Наилучшим вариантом было бы свернуть в неосвещенную подворотню и, дождавшись там преследователя, разобраться с ним. Несмотря на комичную внешность, Матвею не раз случалось бывать в переплетах, а под его пиджаком перекатывались не только слои жира. Конечно, он надеялся не столько на свои кулаки, сколько на узкий стилет, скорее короткую шпагу, спрятанную в полой тросточке и в умелых руках способную стать нешуточным оружием. Хитрая трость, случалось, выручала владельца и не в таких ситуациях: Владовский с гимназических лет считался неплохим фехтовальщиком. Как назло, нескончаемый фасад все тянулся и тянулся, а гостеприимного входа во двор не было…
Ага, вот и он! Владовский, не переставая насвистывать, нырнул под арку и оказался в полутьме. Так, теперь немного подождем…

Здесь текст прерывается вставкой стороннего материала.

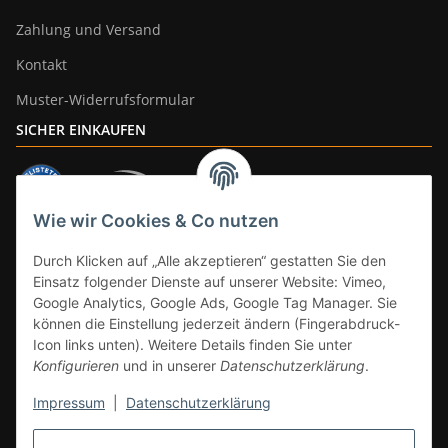
Zahlung und Versand
Kontakt
Muster-Widerrufsformular
SICHER EINKAUFEN
Wie wir Cookies & Co nutzen
ZAHLUNGSARTEN
Durch Klicken auf „Alle akzeptieren“ gestatten Sie den
Einsatz folgender Dienste auf unserer Website: Vimeo,
Google Analytics, Google Ads, Google Tag Manager. Sie
können die Einstellung jederzeit ändern (Fingerabdruck-
Icon links unten). Weitere Details finden Sie unter
Konfigurieren
und in unserer
Datenschutzerklärung
.
Impressum
|
Datenschutzerklärung
Vertrag widerrufen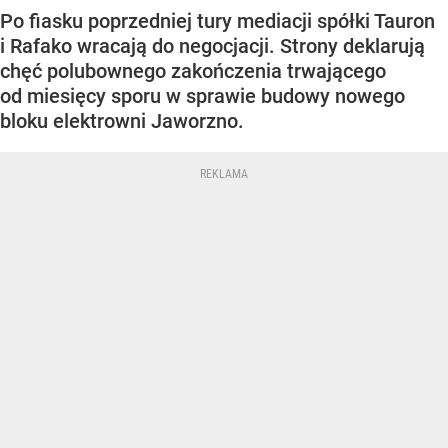
Po fiasku poprzedniej tury mediacji spółki Tauron
i Rafako wracają do negocjacji. Strony deklarują
chęć polubownego zakończenia trwającego
od miesięcy sporu w sprawie budowy nowego
bloku elektrowni Jaworzno.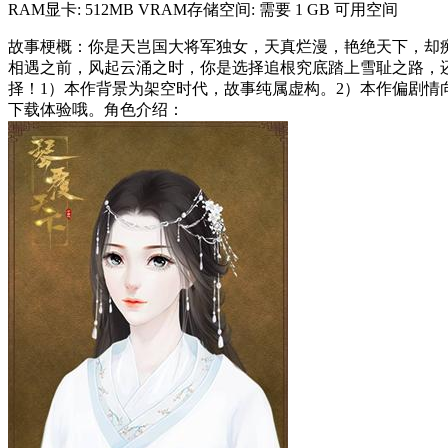
RAM显卡: 512MB VRAM存储空间: 需要 1 GB 可用空间
故事梗概：你是天岂国大将军独女，天真烂漫，艳绝天下，却
相遇之前，风起云涌之时，你是选择追根究底踏上雪耻之路，
择！1）本作背景为架空时代，故事纯属虚构。2）本作偏剧情
下载体验哦。角色介绍：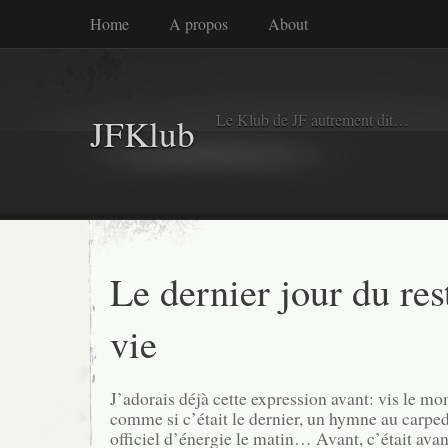
Home
A propos
About
Le Klub de JF autrement dit…
JFKlub
Le dernier jour du res
vie
J’adorais déjà cette expression avant: vis le mo
comme si c’était le dernier, un hymne au carpe
officiel d’énergie le matin… Avant, c’était avant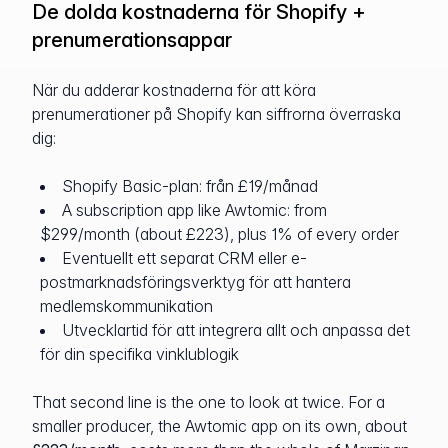
De dolda kostnaderna för Shopify +
prenumerationsappar
När du adderar kostnaderna för att köra
prenumerationer på Shopify kan siffrorna överraska
dig:
Shopify Basic-plan: från £19/månad
A subscription app like Awtomic: from
$299/month (about £223), plus 1% of every order
Eventuellt ett separat CRM eller e-
postmarknadsföringsverktyg för att hantera
medlemskommunikation
Utvecklartid för att integrera allt och anpassa det
för din specifika vinklublogik
That second line is the one to look at twice. For a
smaller producer, the Awtomic app on its own, about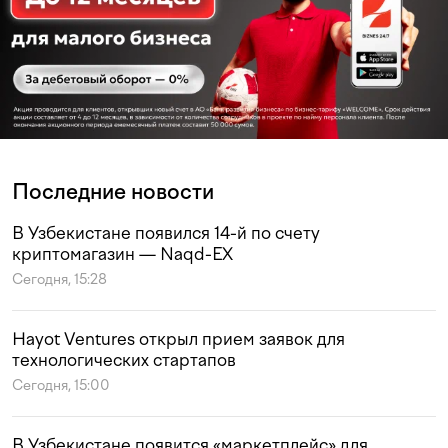
Последние новости
В Узбекистане появился 14-й по счету
криптомагазин — Naqd-EX
Сегодня, 15:28
Hayot Ventures открыл прием заявок для
технологических стартапов
Сегодня, 15:00
В Узбекистане появится «маркетплейс» для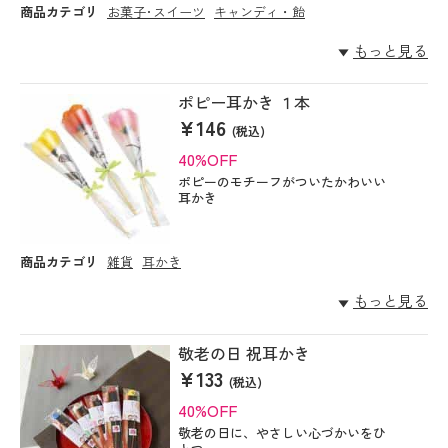
商品カテゴリ
お菓子･スイーツ
キャンディ・飴
もっと見る
ポピー耳かき １本
¥146
(税込)
40%OFF
ポピーのモチーフがついたかわいい
耳かき
商品カテゴリ
雑貨
耳かき
もっと見る
敬老の日 祝耳かき
¥133
(税込)
40%OFF
敬老の日に、やさしい心づかいをひ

Чьи-то крепкие руки сжали Матвея за плечи и втиснули лицом в шершавую, нестерпимо воняющую кошачьей мочой и плесенью штукатурку стены, в то время как другие, не менее крепкие, вырвали спасительную трость и быстро, но внимательно охлопали карманы. Только после этого Владовскому было разрешено обернуться, но плечи его не отпустили.
— О чем вы говорили с Бежецким? — Голос невидимого в темноте человека был негромким, но спорить с ним как-то не хотелось.
— С кем? — попытался было придуриваться Матвей, но от сильного удара в бок его всего пронзило болью.
“Ну вот — почку отбили! — пронеслось в оглушенном болью мозгу. — Теперь неделю буду кровью мочиться”.
— Хватит! — Голос звучал все так же негромко. — Я повторяю свой вопрос.